──────── Working data

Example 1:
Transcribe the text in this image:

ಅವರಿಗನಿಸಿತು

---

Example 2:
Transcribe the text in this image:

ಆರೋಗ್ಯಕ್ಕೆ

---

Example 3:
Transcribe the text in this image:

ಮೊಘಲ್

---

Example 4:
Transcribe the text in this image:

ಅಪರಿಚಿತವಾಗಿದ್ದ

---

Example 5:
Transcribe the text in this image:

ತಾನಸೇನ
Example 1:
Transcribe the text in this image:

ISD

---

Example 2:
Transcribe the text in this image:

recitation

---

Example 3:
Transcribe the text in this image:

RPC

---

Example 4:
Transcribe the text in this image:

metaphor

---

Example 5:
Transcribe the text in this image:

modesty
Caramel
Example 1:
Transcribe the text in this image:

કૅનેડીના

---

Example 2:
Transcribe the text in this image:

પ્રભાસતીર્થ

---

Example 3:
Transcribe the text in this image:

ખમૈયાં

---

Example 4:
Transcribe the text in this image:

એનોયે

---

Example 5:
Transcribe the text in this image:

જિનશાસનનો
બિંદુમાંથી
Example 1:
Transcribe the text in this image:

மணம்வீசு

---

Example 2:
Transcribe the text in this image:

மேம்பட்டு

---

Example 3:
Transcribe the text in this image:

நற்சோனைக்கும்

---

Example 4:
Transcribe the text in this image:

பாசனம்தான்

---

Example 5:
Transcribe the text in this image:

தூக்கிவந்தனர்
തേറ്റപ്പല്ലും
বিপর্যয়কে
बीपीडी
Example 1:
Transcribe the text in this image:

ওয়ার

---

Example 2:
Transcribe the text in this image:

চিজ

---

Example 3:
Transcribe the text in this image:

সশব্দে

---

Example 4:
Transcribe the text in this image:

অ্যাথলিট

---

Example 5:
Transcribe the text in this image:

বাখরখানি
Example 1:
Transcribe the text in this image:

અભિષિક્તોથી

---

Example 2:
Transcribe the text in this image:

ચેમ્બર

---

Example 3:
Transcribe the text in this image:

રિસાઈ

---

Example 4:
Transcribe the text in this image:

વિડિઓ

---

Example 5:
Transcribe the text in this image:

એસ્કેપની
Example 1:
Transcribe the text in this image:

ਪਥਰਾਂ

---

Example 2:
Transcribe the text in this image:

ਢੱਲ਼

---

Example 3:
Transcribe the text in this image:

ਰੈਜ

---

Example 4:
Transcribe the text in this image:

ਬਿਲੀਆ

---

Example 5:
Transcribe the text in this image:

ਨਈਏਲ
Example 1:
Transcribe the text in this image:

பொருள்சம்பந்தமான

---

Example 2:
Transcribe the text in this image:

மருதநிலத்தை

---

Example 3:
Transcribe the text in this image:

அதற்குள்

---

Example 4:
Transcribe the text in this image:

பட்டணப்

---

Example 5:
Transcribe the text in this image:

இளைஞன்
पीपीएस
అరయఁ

────────────────

Your reply should repeat the entries above in full, with every character intact.

- Your response -
Example 1:
Transcribe the text in this image:

ಅವರಿಗನಿಸಿತು

---

Example 2:
Transcribe the text in this image:

ಆರೋಗ್ಯಕ್ಕೆ

---

Example 3:
Transcribe the text in this image:

ಮೊಘಲ್

---

Example 4:
Transcribe the text in this image:

ಅಪರಿಚಿತವಾಗಿದ್ದ

---

Example 5:
Transcribe the text in this image:

ತಾನಸೇನ
Example 1:
Transcribe the text in this image:

ISD

---

Example 2:
Transcribe the text in this image:

recitation

---

Example 3:
Transcribe the text in this image:

RPC

---

Example 4:
Transcribe the text in this image:

metaphor

---

Example 5:
Transcribe the text in this image:

modesty
Caramel
Example 1:
Transcribe the text in this image:

કૅનેડીના

---

Example 2:
Transcribe the text in this image:

પ્રભાસતીર્થ

---

Example 3:
Transcribe the text in this image:

ખમૈયાં

---

Example 4:
Transcribe the text in this image:

એનોયે

---

Example 5:
Transcribe the text in this image:

જિનશાસનનો
બિંદુમાંથી
Example 1:
Transcribe the text in this image:

மணம்வீசு

---

Example 2:
Transcribe the text in this image:

மேம்பட்டு

---

Example 3:
Transcribe the text in this image:

நற்சோனைக்கும்

---

Example 4:
Transcribe the text in this image:

பாசனம்தான்

---

Example 5:
Transcribe the text in this image:

தூக்கிவந்தனர்
തേറ്റപ്പല്ലും
বিপর্যয়কে
बीपीडी
Example 1:
Transcribe the text in this image:

ওয়ার

---

Example 2:
Transcribe the text in this image:

চিজ

---

Example 3:
Transcribe the text in this image:

সশব্দে

---

Example 4:
Transcribe the text in this image:

অ্যাথলিট

---

Example 5:
Transcribe the text in this image:

বাখরখানি
Example 1:
Transcribe the text in this image:

અભિષિક્તોથી

---

Example 2:
Transcribe the text in this image:

ચેમ્બર

---

Example 3:
Transcribe the text in this image:

રિસાઈ

---

Example 4:
Transcribe the text in this image:

વિડિઓ

---

Example 5:
Transcribe the text in this image:

એસ્કેપની
Example 1:
Transcribe the text in this image:

ਪਥਰਾਂ

---

Example 2:
Transcribe the text in this image:

ਢੱਲ਼

---

Example 3:
Transcribe the text in this image:

ਰੈਜ

---

Example 4:
Transcribe the text in this image:

ਬਿਲੀਆ

---

Example 5:
Transcribe the text in this image:

ਨਈਏਲ
Example 1:
Transcribe the text in this image:

பொருள்சம்பந்தமான

---

Example 2:
Transcribe the text in this image:

மருதநிலத்தை

---

Example 3:
Transcribe the text in this image:

அதற்குள்

---

Example 4:
Transcribe the text in this image:

பட்டணப்

---

Example 5:
Transcribe the text in this image:

இளைஞன்
पीपीएस
అరయఁ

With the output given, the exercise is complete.